WORK TO COMPLETE:
The goal is an unaltered copy of the records below, minus any images.

(Dataset excerpts)
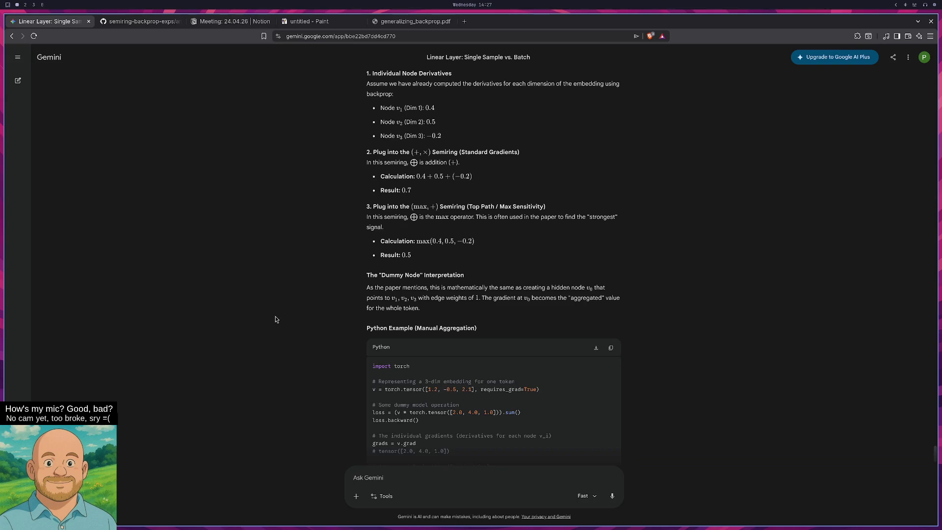
pyautogui.press('super+8')
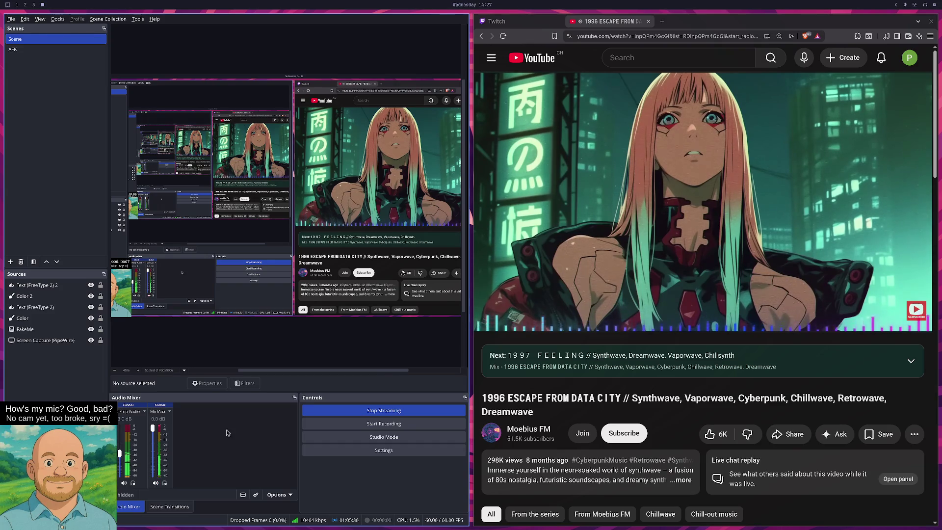
# Switch back to workspace 1 with the Gemini conversation.
pyautogui.press('super+1')
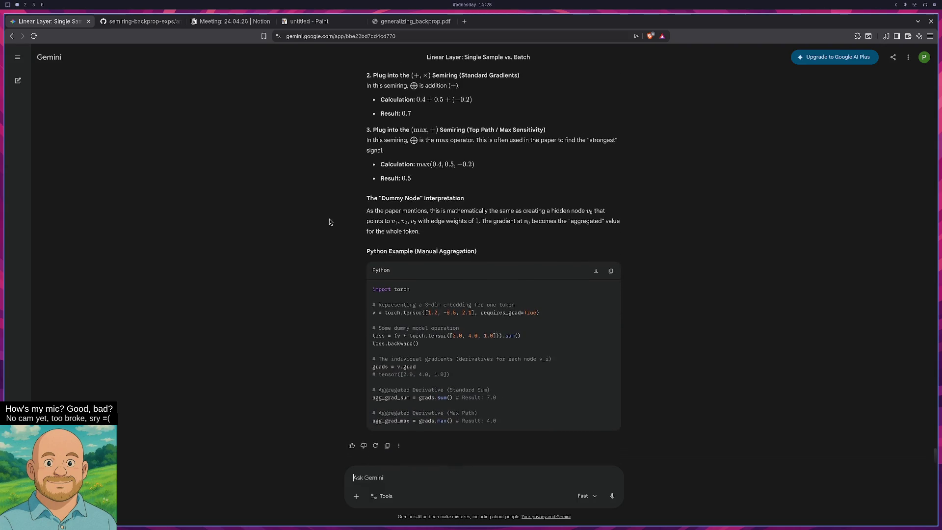
# Write that we can ignore the loss, with an example of 1 logit and 3 samples.
pyautogui.write('imagine')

RESPONSE TO THE TASK:
pyautogui.press('super+8')
# Switch back to workspace 1 with the Gemini conversation.
pyautogui.press('super+1')
# Write that we can ignore the loss, with an example of 1 logit and 3 samples.
pyautogui.write('imagine')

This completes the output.